Все, чем берлинские музеи были обязаны Шёне в лучшие годы его руководства, быстро забыли, поскольку он никогда по кричал о себе, не бил в барабан и вообще не любил звуков немецких фанфар. А поскольку Шёне заслужил немилость кайзера, он потерял всякий вес и в глазах придворных и министров просвещения, которых, кстати сказать, теперь меняли еще чаще, чем во времена старого кайзера. Все они были одержимы манией величия своего хозяина и следовали его вкусам, а он признавал только роскошные фасады и ценил у современных ему художников в основном политические убеждения, а не их мастерство.

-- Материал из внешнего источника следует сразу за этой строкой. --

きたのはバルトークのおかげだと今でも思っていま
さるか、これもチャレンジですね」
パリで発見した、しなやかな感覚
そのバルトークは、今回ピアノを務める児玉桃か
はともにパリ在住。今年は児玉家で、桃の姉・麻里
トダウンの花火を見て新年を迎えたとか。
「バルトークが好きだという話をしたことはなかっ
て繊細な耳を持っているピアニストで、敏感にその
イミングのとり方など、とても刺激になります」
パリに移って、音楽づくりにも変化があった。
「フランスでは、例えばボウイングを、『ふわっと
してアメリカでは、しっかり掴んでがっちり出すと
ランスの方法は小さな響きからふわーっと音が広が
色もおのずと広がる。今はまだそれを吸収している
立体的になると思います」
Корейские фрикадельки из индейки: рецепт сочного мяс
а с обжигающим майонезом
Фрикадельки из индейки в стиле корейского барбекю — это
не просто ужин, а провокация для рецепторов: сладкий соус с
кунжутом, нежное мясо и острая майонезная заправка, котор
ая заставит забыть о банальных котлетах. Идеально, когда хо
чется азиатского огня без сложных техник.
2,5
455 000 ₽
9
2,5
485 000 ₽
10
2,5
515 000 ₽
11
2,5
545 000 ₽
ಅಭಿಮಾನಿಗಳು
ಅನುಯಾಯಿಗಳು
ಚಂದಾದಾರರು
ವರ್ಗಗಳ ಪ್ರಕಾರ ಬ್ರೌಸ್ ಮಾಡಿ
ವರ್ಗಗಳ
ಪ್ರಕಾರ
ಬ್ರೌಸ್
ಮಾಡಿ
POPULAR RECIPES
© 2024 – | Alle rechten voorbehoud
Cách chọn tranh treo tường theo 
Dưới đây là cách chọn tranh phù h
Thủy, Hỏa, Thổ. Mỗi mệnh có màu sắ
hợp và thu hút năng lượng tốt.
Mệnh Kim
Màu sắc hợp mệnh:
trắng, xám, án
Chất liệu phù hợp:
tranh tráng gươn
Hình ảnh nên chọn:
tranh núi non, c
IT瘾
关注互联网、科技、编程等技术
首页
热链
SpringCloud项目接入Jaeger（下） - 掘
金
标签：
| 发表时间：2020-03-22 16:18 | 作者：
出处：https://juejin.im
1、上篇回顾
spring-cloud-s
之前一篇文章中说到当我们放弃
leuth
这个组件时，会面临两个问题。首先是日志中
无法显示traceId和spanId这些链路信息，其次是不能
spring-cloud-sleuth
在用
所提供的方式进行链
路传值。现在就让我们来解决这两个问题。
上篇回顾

В 1896 году директором Национальной галереи становится Гуго фон Чуди. Он занимал свою должность по праву, так как был близок не только к таким людям, как Менцель, Бёклин, Фейербах, но и к представителям нового направления. Не удивительно поэтому, что он покупал произведения Либермана, Сезанна, Курбе и Коро, то есть противопоставлял свои взгляды взглядам на искусство кайзера, который предпочитал скупать патриотическую мазню. «Аферу» Чуди, вопрос о которой решили, правда, на некоторое время отложить, приписали Шёне. И вот, против всех обычаев, кайзер слагает с генерального директора полномочия заниматься современным искусством и передает их тайному советнику министерства Шмидту. А тем временем Боде со второй линии стреляет по Шёне, пороча его во всех инстанциях.

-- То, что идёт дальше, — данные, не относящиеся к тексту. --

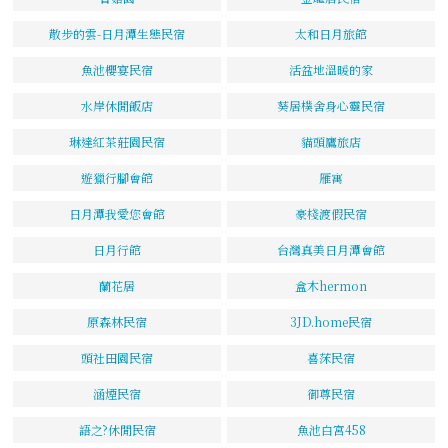
散步的雲-日月潭生態民宿
太和日月旅館
魚池櫻宴民宿
活盆地溫暖的家
水岸休閒飯店
葵居樸舍身心靈民宿
琳達紅茶莊園民宿
貓頭鷹旅店
遊獵行腳會館
雁寓
日月潭我愛您會館
豪棧渡假民宿
日月行館
台灣真美日月潭會館
蘭花居
盒木hermon
原森林民宿
3JD.home民宿
頭社田園民宿
喜莯民宿
涵煙民宿
御尊民宿
語之?休閒民宿
魚池白宮458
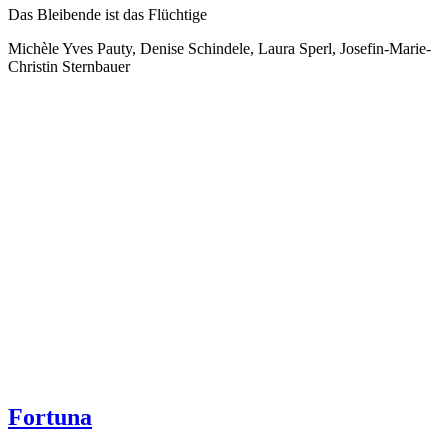
Das Bleibende ist das Flüchtige
Michèle Yves Pauty, Denise Schindele, Laura Sperl, Josefin-Marie-
Christin Sternbauer
Fortuna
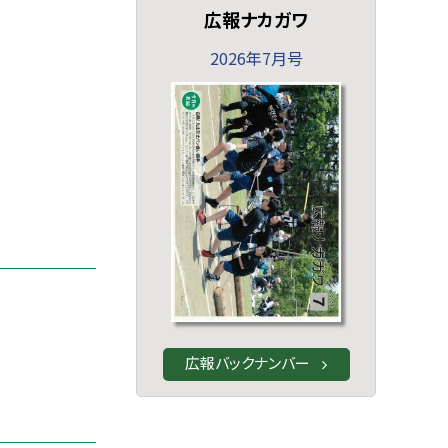
広報ナカガワ
2026年7月号
広報バックナンバー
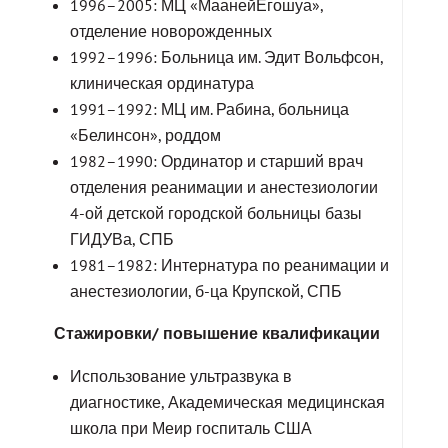
1996–2005: МЦ «МаанейЕгошуа»,
отделение новорожденных
1992–1996: Больница им. Эдит Вольфсон,
клиническая ординатура
1991–1992: МЦ им. Рабина, больница
«Белинсон», роддом
1982–1990: Ординатор и старший врач
отделения реанимации и анестезиологии
4-ой детской городской больницы базы
ГИДУВа, СПБ
1981–1982: Интернатура по реанимации и
анестезиологии, б-ца Крупской, СПБ
Стажировки/ повышение квалификации
Использование ультразвука в
диагностике, Академическая медицинская
школа при Меир госпиталь США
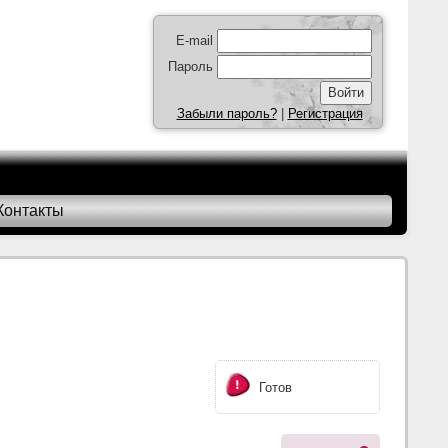
E-mail
Пароль
Забыли пароль?
|
Регистрация
Контакты
Готов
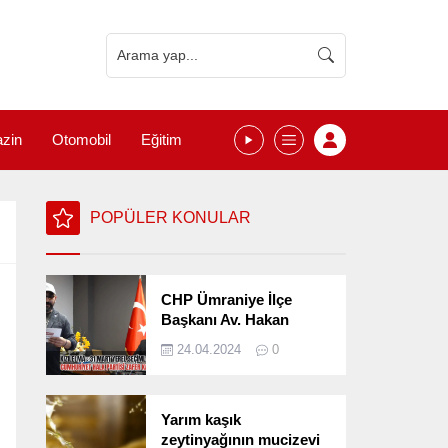
zin
Otomobil
Eğitim
POPÜLER KONULAR
CHP Ümraniye İlçe
Başkanı Av. Hakan
Kızılelma 31 Mart Yerel
24.04.2024
0
Seçimlerini
Değerlendirdi
Yarım kaşık
zeytinyağının mucizevi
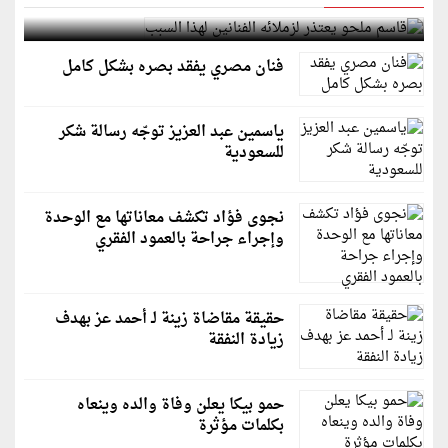
قاسم ملحو يعتذر لزملائه الفنانين لهذا السبب
فنان مصري يفقد بصره بشكل كامل
ياسمين عبد العزيز توجّه رسالة شكر
للسعودية
نجوى فؤاد تكشف معاناتها مع الوحدة
وإجراء جراحة بالعمود الفقري
حقيقة مقاضاة زينة لـ أحمد عز بهدف
زيادة النفقة
حمو بيكا يعلن وفاة والده وينعاه
بكلمات مؤثرة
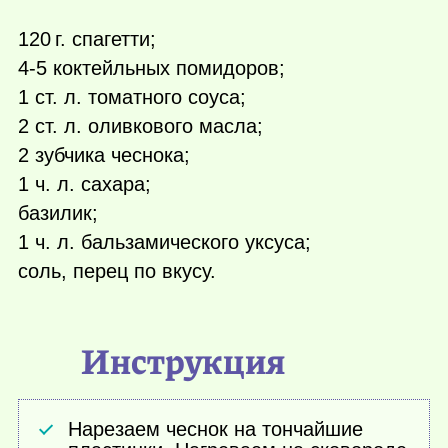
120 г.
спагетти;
4-5 коктейльных помидоров;
1 ст. л. томатного соуса;
2 ст. л. оливкового масла;
2 зубчика чеснока;
1 ч. л. сахара;
базилик;
1 ч. л. бальзамического уксуса;
соль, перец по вкусу.
Инструкция
Нарезаем чеснок на тончайшие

Не в силах вынести этой каждодневной малой войны, Шёне подает в отставку, предоставив свою должность в распоряжение кайзера. Однако еще до того, как он это сделал, министр фон Штудт попросил Боде принять наследство генерального директора и позволил себе затем, когда, наконец, получил заявление Шёне об отставке, злую шутку. Он рассказал Боде, что Шёне в категорической форме возражал против передачи этой должности Боде, так как, по мнению Шёне, тот заботился бы только о своих отделах. Стоило Боде взять в свои руки генеральный директорат, как уже давно заправленный суп на кухне острова музеев закипел. Наступают новые времена, говорят себе директора, нужно теперь не прозевать и попытаться выбить для своего отдела как можно больше. Сам Боде, который продолжал оставаться директором Музея кайзера Фридриха, был первым, предъявившим свои экстра-требования: Музей кайзера Фридриха слишком мал, его необходимо перестроить, чтобы хранить сокровища, приобретенные Боде — то за смехотворно мизерную сумму, то за очень большие деньги. При этом музей должен теперь называться Немецким.